■ **Description of the task**
From the article on Stripe's purchase of Bridge below, extract the passage starting with "Stripe processes $1.9" and going on through "own the buyer.", copying it word for word.

Vivisection No. 1 -- The Stripe/Bridge deal, dissected

What $1.1 Billion Actually Bought Stripe

The crazy multiple makes it easy to miss what actually happened. Stripe stopped being a payment processor and started becoming an account platform.

When Stripe paid $1.1 billion for Bridge in October 2024, the consensus was that they overpaid. Bridge had somewhere between $5 and $15 million in annual revenue. The multiple was 70x to 220x, depending on whose number you trust. Sherwood News called it "a steep price." Crypto Twitter called it insane.

I run a company that does what Bridge does, but on the other side of the stack. We have onboarded 10 million users across 150 countries into crypto. I have watched every major PSP, neobank, and fintech evaluate stablecoin infrastructure over the past two years. The crazy multiple makes it easy to miss what actually happened.

Stripe stopped being a payment processor and started becoming an account platform.

If you run a payment company, you should be worried. Let me explain.

Stripe's real problem has nothing to do with crypto

Stripe processes $1.9 trillion a year. They sit on the world's largest online merchant network. But they have a problem that gets worse every quarter: they don't own the buyer.

When someone pays on a Stripe-powered checkout, Stripe sees the transaction. Visa and the issuing bank see the cardholder. Stripe is in the middle, but it does not own the relationship with the person spending money. That makes Stripe a commodity. Any processor can undercut them on price.

Stripe has been fighting this for three years. Not with crypto. With everything.

(Per-instance keypoint data)
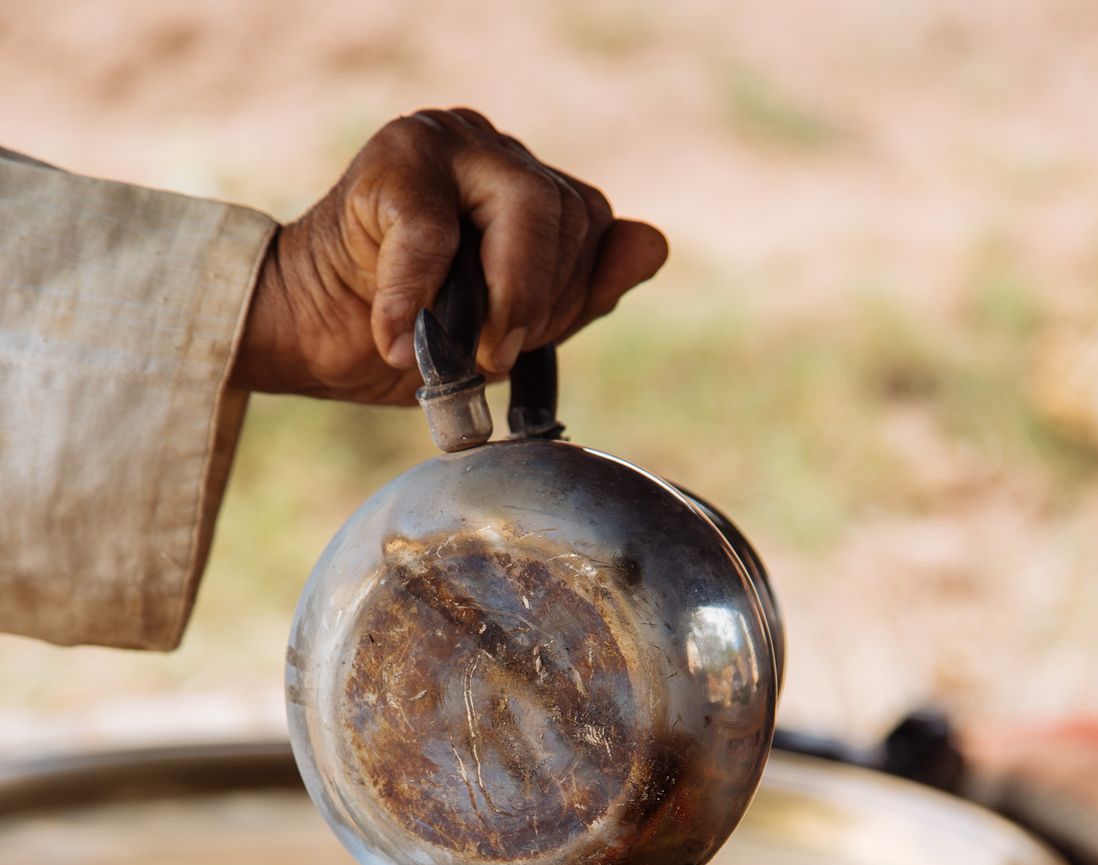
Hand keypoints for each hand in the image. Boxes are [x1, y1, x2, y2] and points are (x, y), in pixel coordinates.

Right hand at [232, 108, 667, 403]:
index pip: (589, 222)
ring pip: (525, 206)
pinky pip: (433, 231)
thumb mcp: (508, 332)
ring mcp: (441, 141)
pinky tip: (395, 340)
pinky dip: (415, 299)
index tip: (520, 346)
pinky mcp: (390, 161)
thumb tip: (654, 245)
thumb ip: (580, 295)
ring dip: (497, 297)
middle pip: (567, 211)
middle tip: (490, 354)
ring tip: (450, 348)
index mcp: (521, 184)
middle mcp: (488, 149)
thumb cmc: (406, 336)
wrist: (307, 335)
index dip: (570, 291)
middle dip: (539, 300)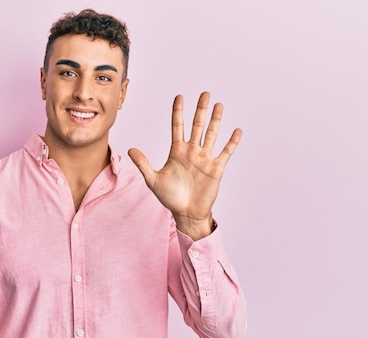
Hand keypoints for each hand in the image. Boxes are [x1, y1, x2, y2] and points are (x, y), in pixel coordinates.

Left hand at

■ **Response**
Stripe processes $1.9 trillion a year. They sit on the world's largest online merchant network. But they have a problem that gets worse every quarter: they don't own the buyer.